I say this as a once die-hard fan. Maybe you had to be a child of the Reagan era to understand the enormous patience required of fans back then. Han Solo got stuck in carbonite . . . and we had to wait three years to see what happened next. From 1980 to 1983, kids debated whether Darth Vader really was Luke’s father, what Jabba the Hutt looked like, whether the Rebels would ever win. There was a lot of time for fans’ anticipation to build.

If you were a kid into science fiction, spaceships, aliens, and robots and all that in the 1980s, Hollywood gave you one or two films a year up your alley: A Star Trek film, E.T., Tron, The Last Starfighter . . . maybe you went into David Lynch’s Dune expecting a traditional sci-fi desert epic and walked out thoroughly confused.

Now retailers are wondering why Star Wars merchandise isn’t selling the way they hoped. Well, between 1977 and 1983, three Star Wars films came out. With each film, kids had three years of Christmases, Hanukkahs and birthdays to ask for and get all those toys they craved. (And with no Amazon.com, your selection of toys depended entirely upon what was in the Toys‘R’Us or other retailer that day.) Playing with the toys and making up your own stories in your head or with other kids was part of how you had fun during those three-year gaps in between movies — and after Return of the Jedi, Star Wars fans thought . . . that was it! The story was done.

With Solo hitting theaters today, we’ve now had four Star Wars films since December 2015 — and the Rebels television series, with each movie and show introducing its own line of merchandise. At some point the market gets saturated.

Separately, I’m sure when Disney bought the rights to Star Wars and announced plans for a new film every year, they envisioned something akin to Marvel (which they also own). Marvel Studios figured they could create and successfully market two superhero movies a year (now getting up to three) as long as each film and hero embraced a distinct genre or vibe. Thor was closer to a Lord of the Rings swords-and-sorcery epic, Captain America was a swashbuckling 1940s pulp adventure, Ant-Man was a comedic heist film. One could argue that they were other genres of films that just happened to have superheroes in them.

I’m not sure Star Wars lends itself so well to different styles of stories, at least in two-hour movie format. (The Rebels and Clone Wars animated series were able to experiment a bit more.) Solo is clearly going for a Western vibe and a heist story . . . but so was Rogue One, allegedly. The original Star Wars films already include elements of most of these genres: fantasy, war films, bits of comedy, a touch of romance, dollops of philosophy . . . all wrapped up in the broad space-opera sci-fi/action-adventure category.

Would a wackier, Guardians of the Galaxy vibe work in a Star Wars film? Would Captain America: The Winter Soldier’s conspiracy and political intrigue work in a Star Wars film, or would that feel too much like the plodding scene in the prequel trilogy?

Or did Disney spend $4 billion for the rights to make one kind of movie, with a built-in impassioned fan base . . . forever?

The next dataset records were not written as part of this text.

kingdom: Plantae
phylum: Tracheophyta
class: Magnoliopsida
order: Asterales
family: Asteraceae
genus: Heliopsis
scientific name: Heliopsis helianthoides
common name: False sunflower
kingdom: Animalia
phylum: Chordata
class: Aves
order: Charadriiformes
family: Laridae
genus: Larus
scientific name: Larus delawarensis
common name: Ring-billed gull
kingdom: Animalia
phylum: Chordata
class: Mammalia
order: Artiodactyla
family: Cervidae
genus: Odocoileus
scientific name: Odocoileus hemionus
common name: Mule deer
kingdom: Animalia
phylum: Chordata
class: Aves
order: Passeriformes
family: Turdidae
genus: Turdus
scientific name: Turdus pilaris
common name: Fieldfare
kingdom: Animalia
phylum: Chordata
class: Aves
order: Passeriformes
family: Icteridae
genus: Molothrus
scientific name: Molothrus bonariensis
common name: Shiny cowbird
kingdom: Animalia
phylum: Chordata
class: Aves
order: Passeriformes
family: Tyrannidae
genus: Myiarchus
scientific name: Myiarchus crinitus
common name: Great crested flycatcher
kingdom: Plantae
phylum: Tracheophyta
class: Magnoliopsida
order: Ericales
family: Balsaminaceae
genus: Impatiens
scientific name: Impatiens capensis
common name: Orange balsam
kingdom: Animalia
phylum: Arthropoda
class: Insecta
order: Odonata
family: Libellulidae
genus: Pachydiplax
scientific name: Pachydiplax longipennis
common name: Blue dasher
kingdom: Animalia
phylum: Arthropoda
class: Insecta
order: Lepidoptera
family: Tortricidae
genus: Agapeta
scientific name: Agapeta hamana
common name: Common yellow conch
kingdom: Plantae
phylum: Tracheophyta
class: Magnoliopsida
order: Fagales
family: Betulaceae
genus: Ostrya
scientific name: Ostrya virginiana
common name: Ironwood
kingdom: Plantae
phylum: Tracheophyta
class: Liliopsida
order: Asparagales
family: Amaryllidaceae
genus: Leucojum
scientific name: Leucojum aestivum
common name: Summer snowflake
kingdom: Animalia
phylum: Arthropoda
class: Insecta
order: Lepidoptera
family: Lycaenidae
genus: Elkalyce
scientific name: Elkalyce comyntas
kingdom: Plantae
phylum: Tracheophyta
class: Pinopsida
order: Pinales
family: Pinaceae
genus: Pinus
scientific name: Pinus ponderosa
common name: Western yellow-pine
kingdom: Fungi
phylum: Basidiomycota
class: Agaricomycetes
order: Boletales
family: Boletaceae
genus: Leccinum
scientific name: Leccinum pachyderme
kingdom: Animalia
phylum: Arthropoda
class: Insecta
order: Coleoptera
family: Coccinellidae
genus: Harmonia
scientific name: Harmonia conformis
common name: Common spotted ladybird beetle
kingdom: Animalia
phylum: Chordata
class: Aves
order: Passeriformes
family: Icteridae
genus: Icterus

ADDENDA: John Podhoretz liked Deadpool 2, and I did too, but I’ll make one observation. One of the things that made the first Deadpool movie feel so fresh, surprising, and different was the relatively smaller budget and limited scale. It was as if Ryan Reynolds and crew scoffed at the idea that a superhero film had to be a big, elaborate epic, and they gambled that they could create a rollicking nearly-two-hour story with just a basic wisecracking-jerk-seeks-revenge-and-tries-to-rescue-girlfriend plot — no fate of the world at stake, no hunt-for-the-magic-Mcguffin, no we’ve-got-to-shut-down-that-machine-to-stop-that-giant-light-in-the-sky-and-doomsday third act. It was one step removed from a ’90s Steven Seagal movie with Don Rickles in the lead role.

Deadpool 2 is a bigger movie in just about every sense, and it starts to feel a little bit more like the summer blockbuster it was originally mocking — more characters, more elaborate sets, multiple villains, wildly destructive urban chases. It’s funny, it’s fun, it’s full of surprises . . . but once a couple of computer-generated-effect characters start pummeling each other, Deadpool 2 starts to get a little less distinguishable from the other X-Men movies, and/or the Avengers films and/or the deeply disappointing Justice League.